— Start Extract to read —
Had several of those cwarffee machines....the 'Nespresso' lasted about a week, and the 'Tassimo' fared a little longer. The son's 'Nutribullit' (OK...not a coffee M/C) lasted about a week too. All are now ornaments in the utility room......... :laugh:


----------



## xellos99 (Dec 17, 2015)

Roger the Dodger said:


> Had several of those cwarffee machines....the 'Nespresso' lasted about a week, and the 'Tassimo' fared a little longer. The son's 'Nutribullit' (OK...not a coffee M/C) lasted about a week too. All are now ornaments in the utility room......... :laugh:


 Wow, there is a fairly affordable one in work that has lasted well. I will make a note of the brand for tomorrow night. I have to go to sleep now, start 6.00am + half hour drive so 5.30am leave the house. Will need massive coffee to try and snap out of the haze.


----------



## Docta13 (Nov 18, 2012)

Ive got a sage oracle machine. Just buy beans as and when I need them as I grind my own got it just about right and can make espressos and and like within minutes.gets used every day


----------



## xellos99 (Dec 17, 2015)
— End Extract to read —
• **What you need to do**:
1) Translate into Spanish this sentence from the coffee machine thread: "I will make a note of the brand for tomorrow night."
2) Continue the coffee machine thread, picking up right after its final line.
The lines that come next are separate material, unrelated to the coffee machine thread.
— Start Records —
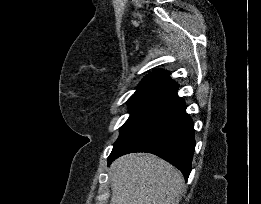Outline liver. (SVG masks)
I'll list each match as a JSON object with an SVG mask.
<instances>
[{
    "instance_id": "1",
    "label": "liver",
    "mask_w": 261,
    "mask_h": 204,
    "mask_svg": "<svg viewBox=\"0 0 261 204\" xmlns=\"http://www.w3.org/2000/svg\"><path fill=\"white\" fill-rule=\"evenodd\" d=\"M110 204H176L184 179L171 164L152 154H128L110 169Z\"/></svg>"
}]
</instances>
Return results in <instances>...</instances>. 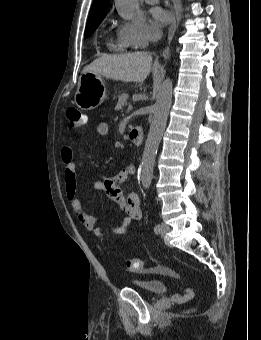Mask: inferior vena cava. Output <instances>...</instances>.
Masks as SVG:
<instances>
[{
	"instance_id": "1",
	"label": "inferior vena cava",
	"mask_w": 261,
	"mask_h": 340,
	"mask_svg": "<svg viewBox=\"0 0 261 340\" xmlns=\"http://www.w3.org/2000/svg\"><path fill=\"white\" fill-rule=\"evenodd\" d=\"M162 36V33L161 32H157L153 35L152 39L153 41H158Z\"/></svg>"
}]
</instances>
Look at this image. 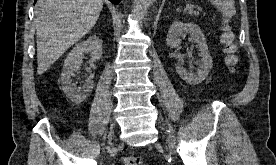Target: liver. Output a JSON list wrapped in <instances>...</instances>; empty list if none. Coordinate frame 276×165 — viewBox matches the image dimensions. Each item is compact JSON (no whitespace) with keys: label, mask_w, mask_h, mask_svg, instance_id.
<instances>
[{"label":"liver","mask_w":276,"mask_h":165,"mask_svg":"<svg viewBox=\"0 0 276 165\" xmlns=\"http://www.w3.org/2000/svg\"><path fill=\"white\" fill-rule=\"evenodd\" d=\"M103 0H38L37 72L43 74L96 24Z\"/></svg>","instance_id":"liver-1"}]
</instances>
— End Records —
• **Expected outputs**:
1) Tomaré nota de la marca para mañana por la noche.

2)
Docta13 said:


> Ive got a sage oracle machine. Just buy beans as and when I need them as I grind my own got it just about right and can make espressos and and like within minutes.gets used every day


 That machine is on a whole other level at £1600 odd. I like espresso but not by much more than simply adding a spoon of double cream. I worked in a coffee shop in my early 20`s and probably got board of having them with their machines.


----------



## ShaneR (Dec 6, 2015)

I was into coffee in a big way, a few years back. I was drinking about 2kg of beans a month and had to back off after a visit to A&E with an arrhythmia. I have always used "hasbean" for my beans. Steve is an amazing chap, roasts to order and is one of the most knowledgable people that I have encountered. The beans are well priced and if you fancy going crazy you can even buy green beans to roast yourself. My favourite was always the jailbreak blend which is the standard espresso blend. It's got a well rounded flavour and is very forgiving for the inexperienced maker.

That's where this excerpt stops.